Kayhi students had another reason to wear XtraTufs, Tuesday – to Give Drugs the Boot for Red Ribbon Week.
Red Ribbon Week is to raise awareness in the fight against using tobacco, alcohol, and drugs. For another year Kayhi is getting involved.
Vice Principal Cole Maxwell said Red Ribbon week is important. “We are bringing it back to mind, and letting people know that this is a problem and we want to help make the change.”
The National Red Ribbon Campaign was first started in 1985 by a handful of parents after a Drug Enforcement Administration Agent named Enrique Camarena who had his life taken by a drug cartel while at lunch. In Camarena’s memory people wore red to honor his battle against illegal drugs. Groups were formed and they adopted a symbol of Camarena’s memory, a red ribbon.
Kayhi and the Pep Club are getting students involved with a different activity and theme everyday this week to raise awareness.

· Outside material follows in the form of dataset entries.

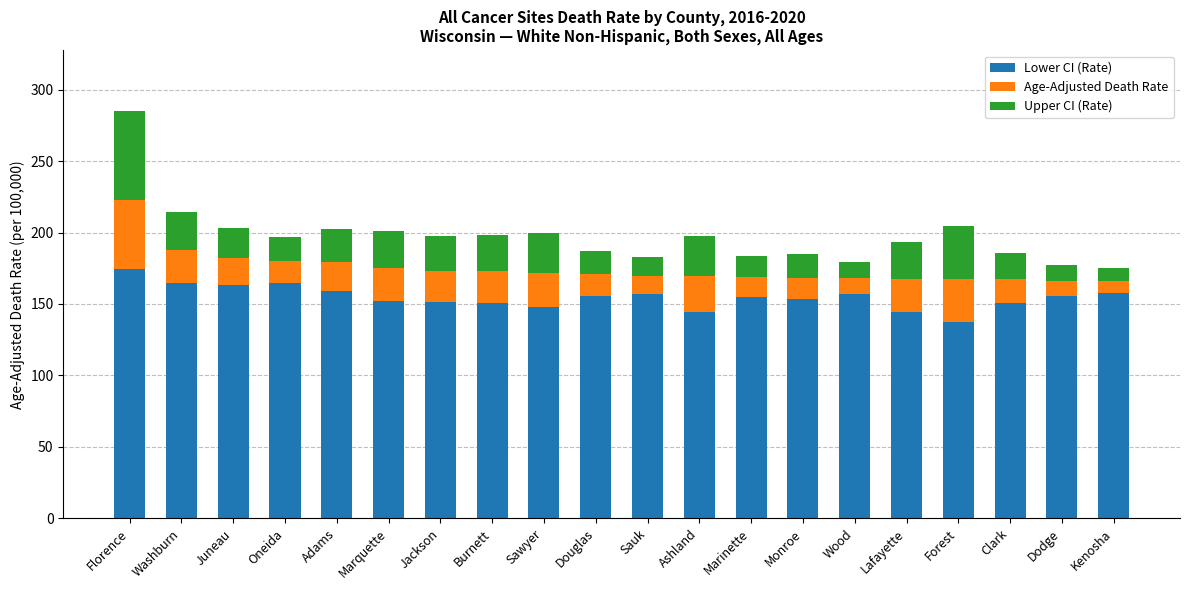

What is the average value of the Lower CI (Rate) series?

154.8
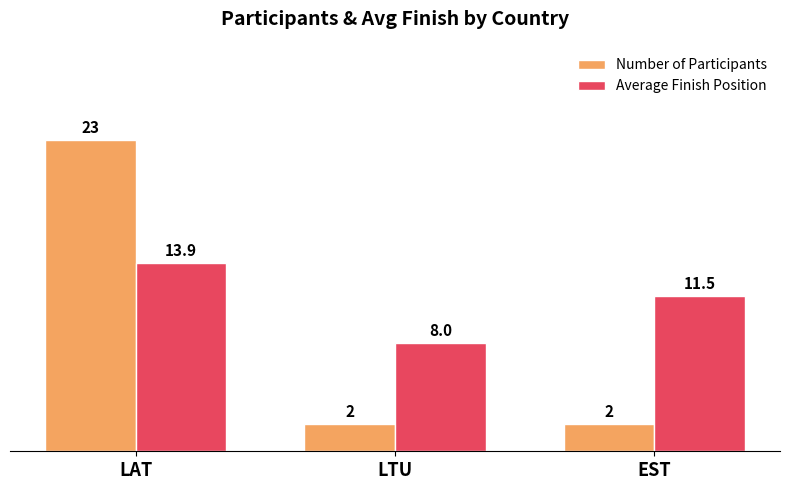

Reading right to left, list all the values displayed in this chart.

Number of Participants: EST=2.0	LTU=2.0	LAT=23.0
Average Finish Position: EST=11.5	LTU=8.0	LAT=13.9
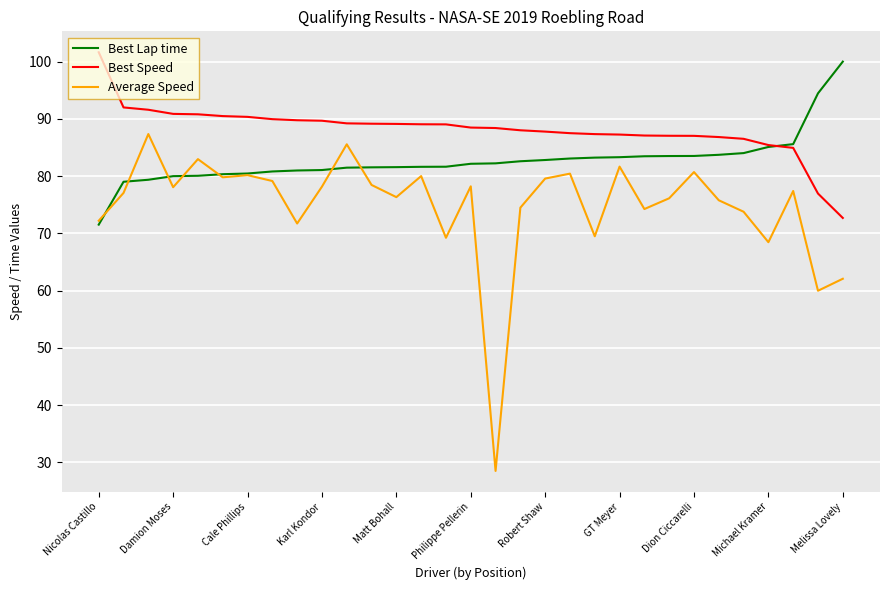

List the series in order of their overall mean, lowest first.

Average Speed, Best Lap time, Best Speed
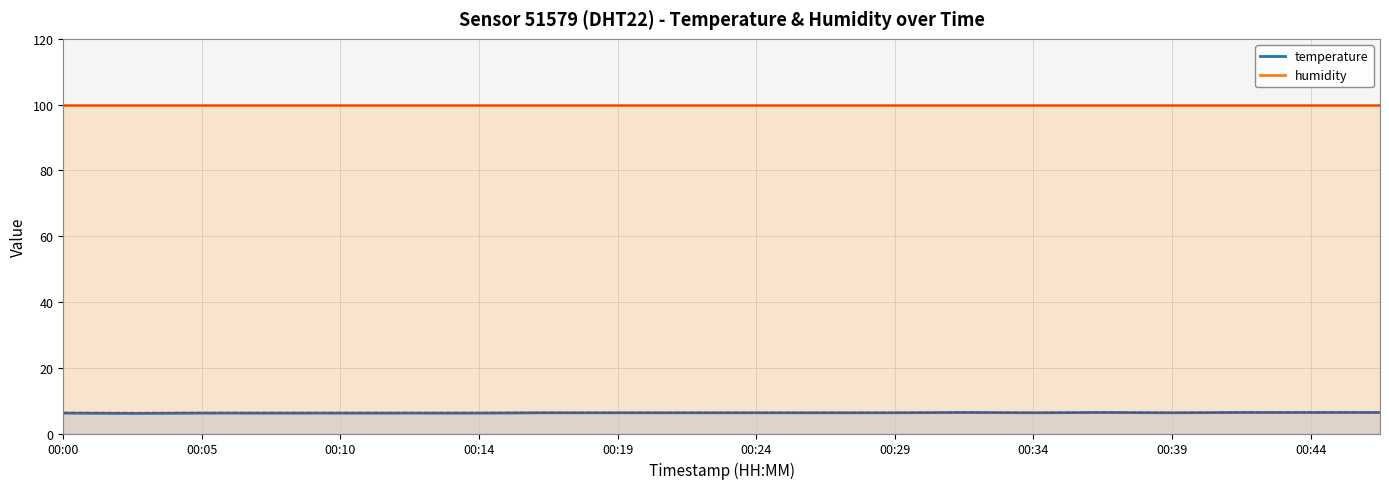

Rank the series by their average value, from lowest to highest.

temperature, humidity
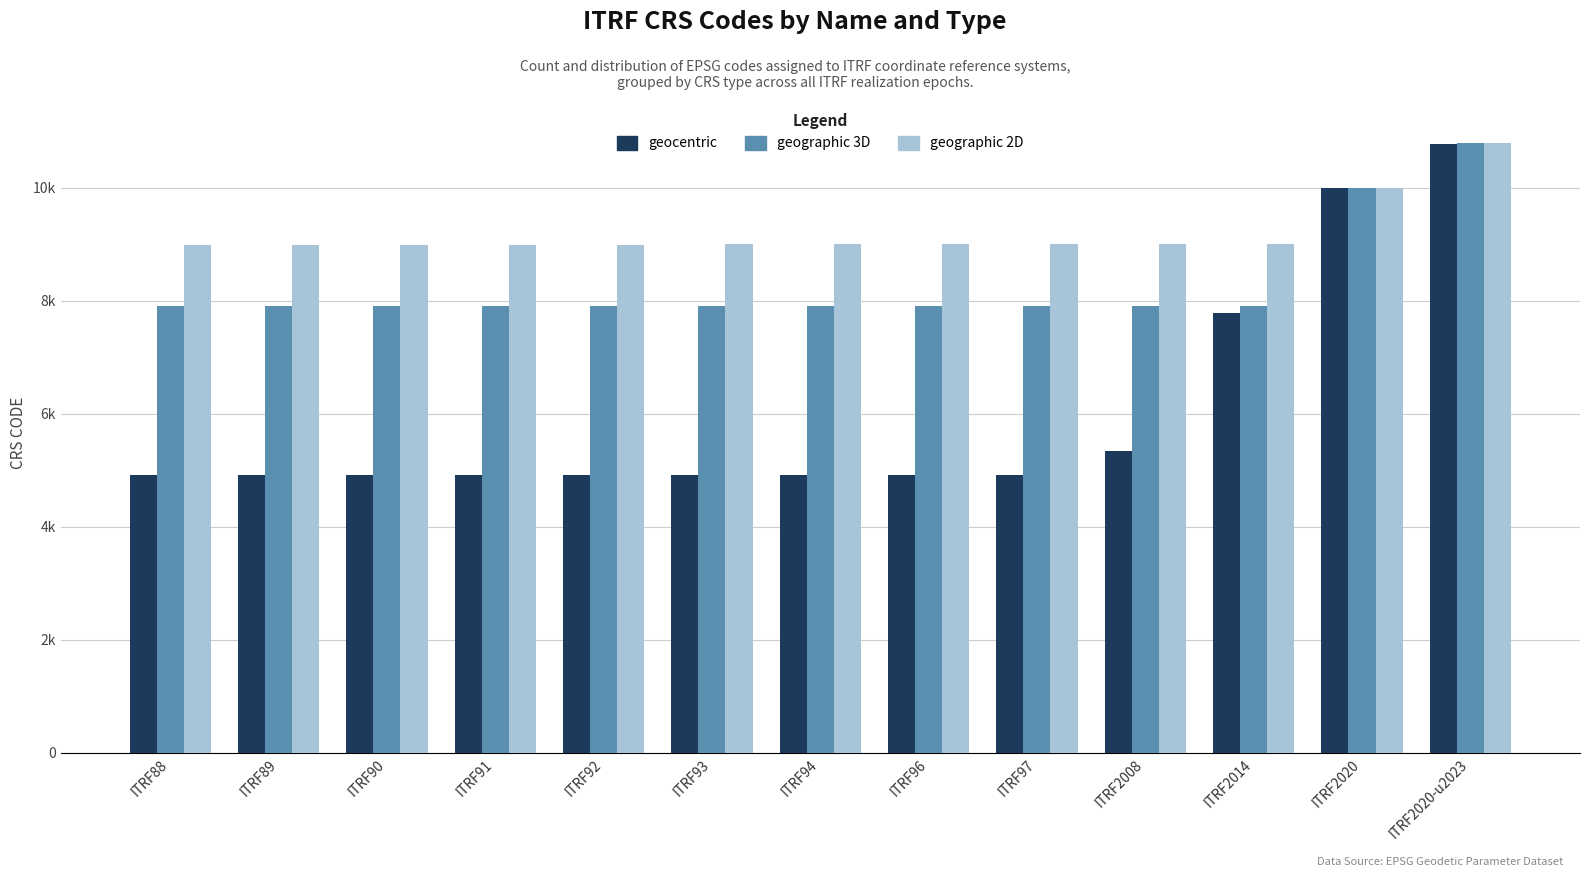

What are all the series names shown in the legend?

geocentric, geographic 3D, geographic 2D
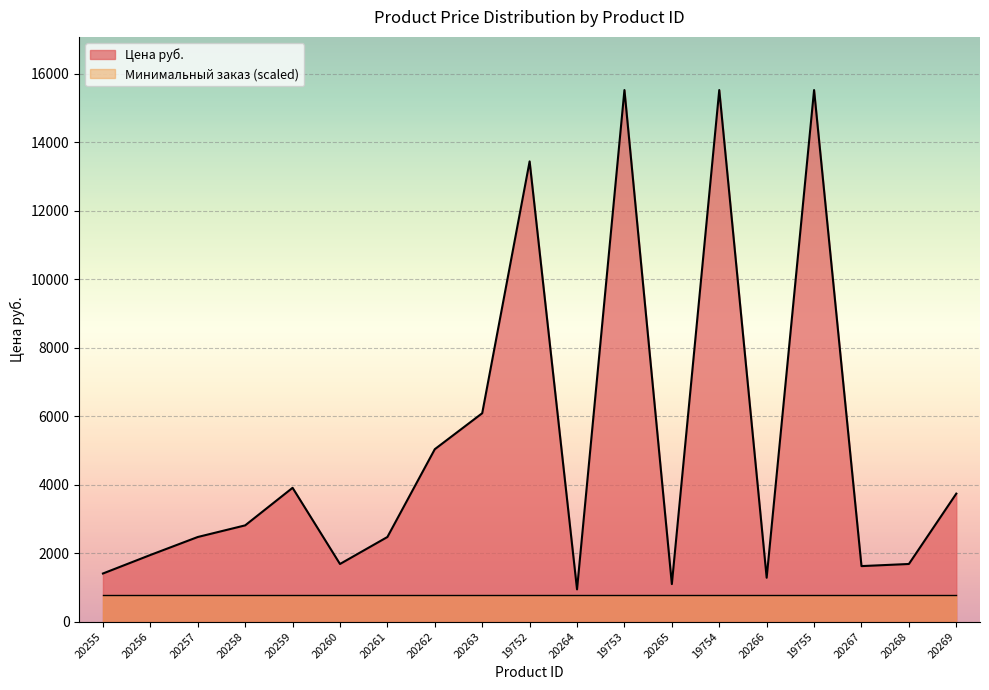

Reading right to left, transcribe all the data shown in this chart.

20269=3738.9	20268=1684.0	20267=1622.2	19755=15526.0	20266=1282.3	19754=15526.0	20265=1096.9	19753=15526.0	20264=942.4	19752=13442.0	20263=6087.3	20262=5036.7	20261=2472.0	20260=1684.0	20259=3908.8	20258=2811.9	20257=2472.0	20256=1946.7	20255=1405.9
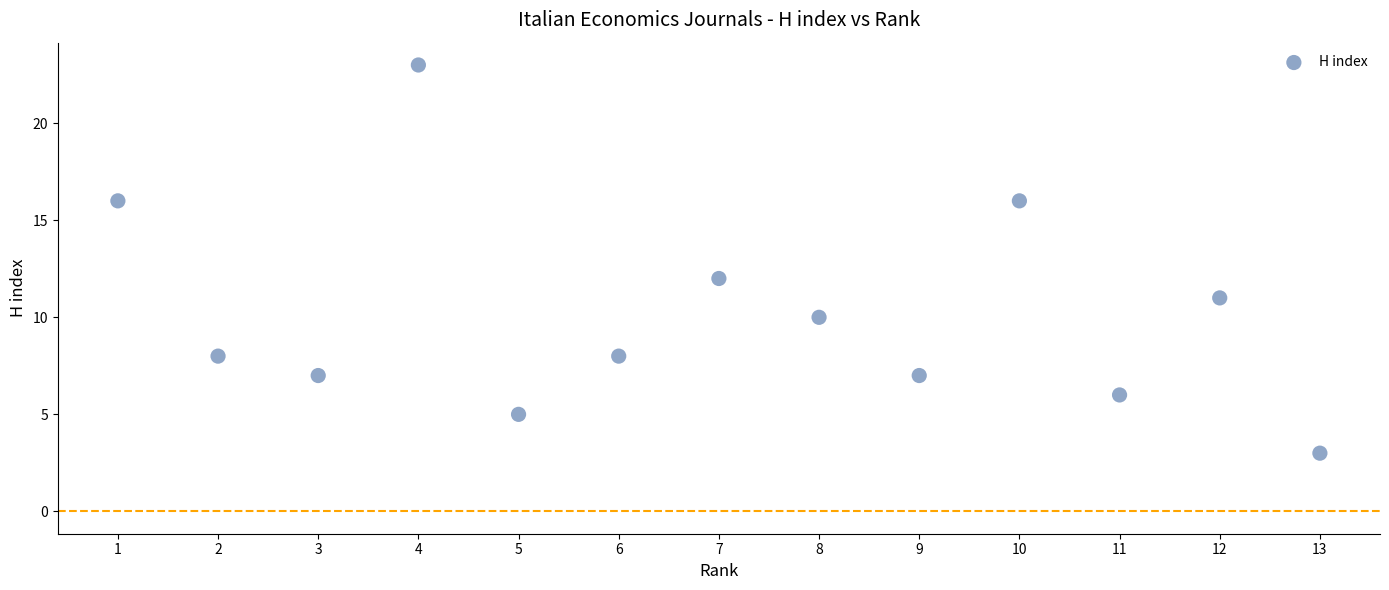

What Y value in the scatter plot is closest to 13?

12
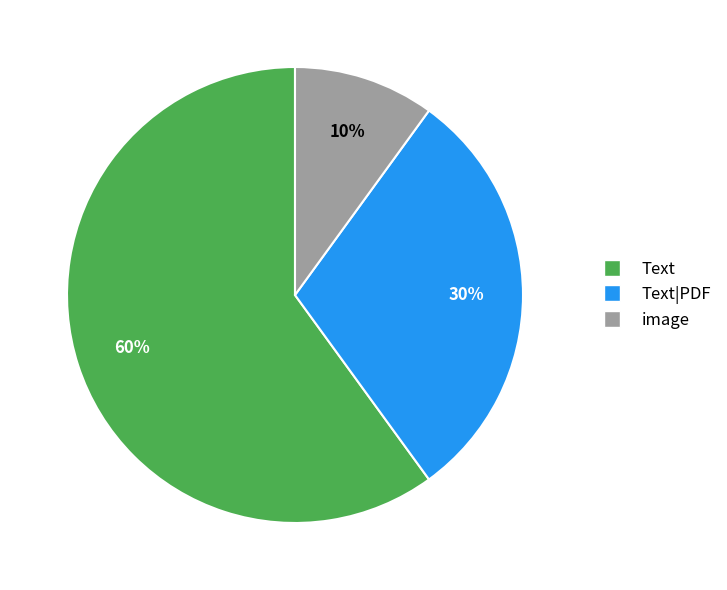

Is it true that image is 22% of the pie?

False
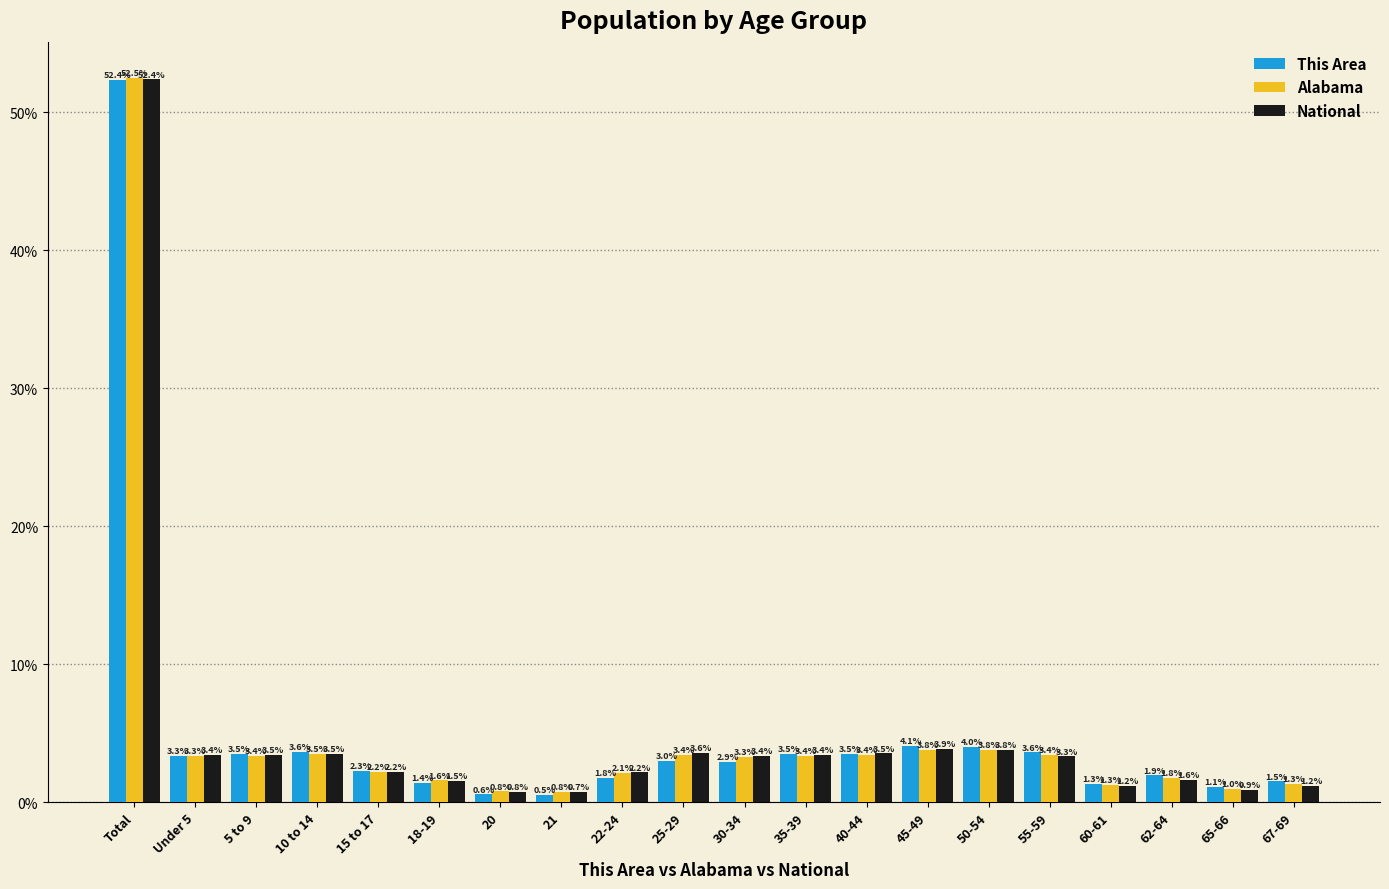

At which label does This Area first exceed 3?

Total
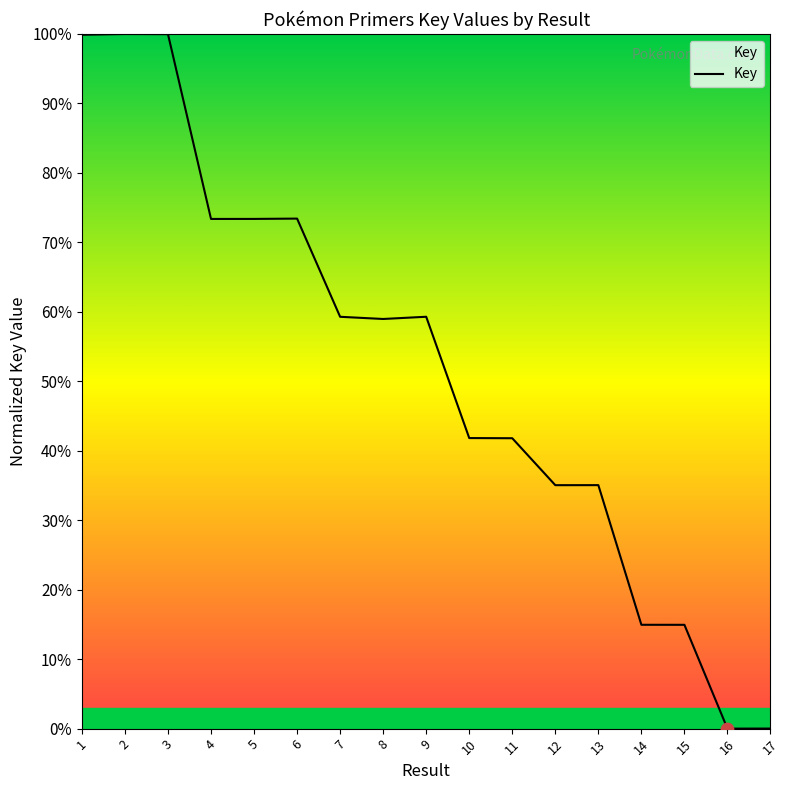

Between 7 and 13, which is larger?

7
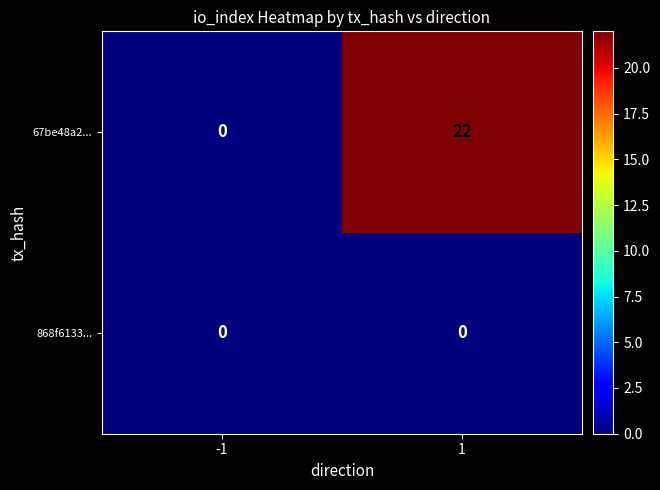

Rank the categories by 67be48a2... value from lowest to highest.

-1, 1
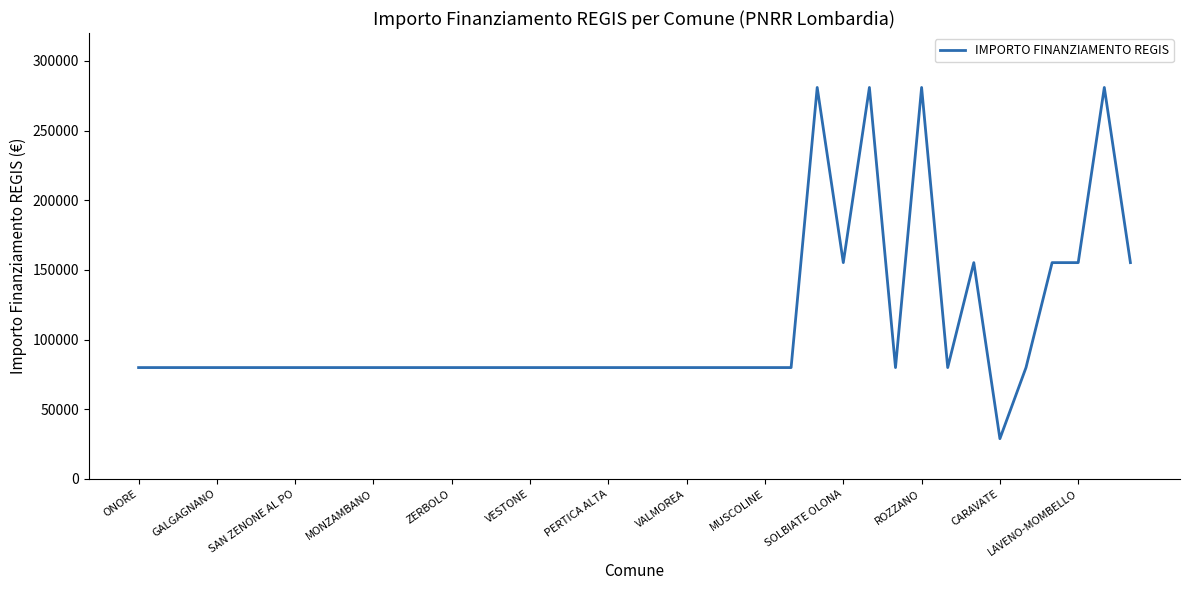

What is the smallest value displayed?

28902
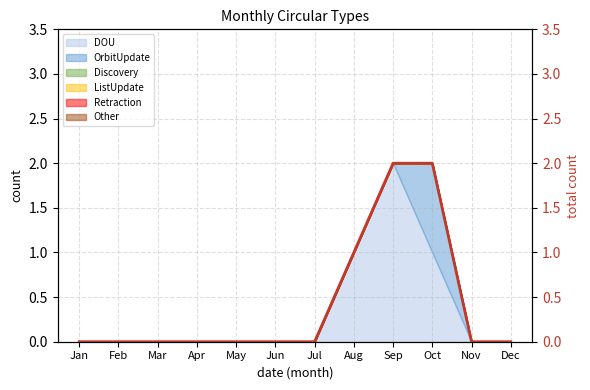

Is it true that the value at Aug is 1?

False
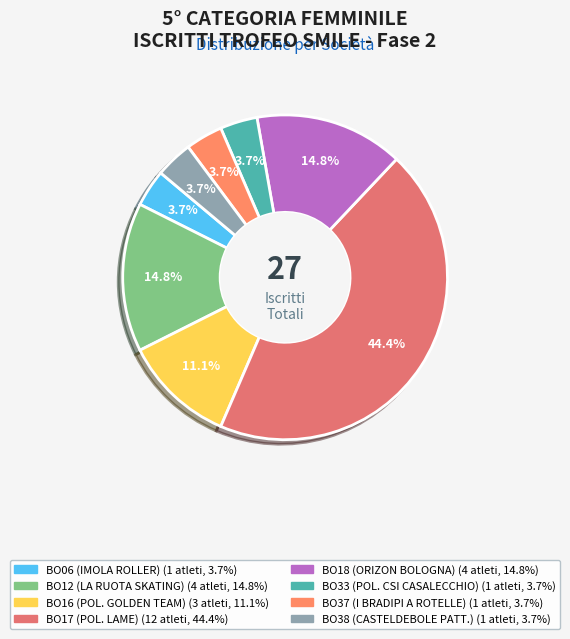

What percentage do BO12 (LA RUOTA SKATING) and BO06 (IMOLA ROLLER) together represent?

18.5%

Monday- we are bringing non-perishables for the Kayhi food pantry to help those in need.
Tuesday- wear boots, we are giving drugs the boot
Wednesday, wear your red to honor Camarena
Thursday- wear neon to represent our bright futures without drugs
Friday- wear schools colors because Kayhi chooses to come together and be drug free

Parent-teacher Conferences

Kayhi hosted parent-teacher conferences Monday and Tuesday. Two hundred and seventy-nine students were represented ora a total of 49% of the student body – down from 344 last year.
Principal Bob Marshall said the decrease might be a product of the grading program that allows students and parents to view grades from home.
“The system we use is kind of inadequate,” said Marshall. “You can access everything so people wonder why you need to wait in line and show up when you can just look online and find the one teacher you have a question for.”
Overall, Marshall said he was pretty happy about the turnout.
“A lot of good things happening out there,” said Marshall. “The teachers were really trying to keep positive.”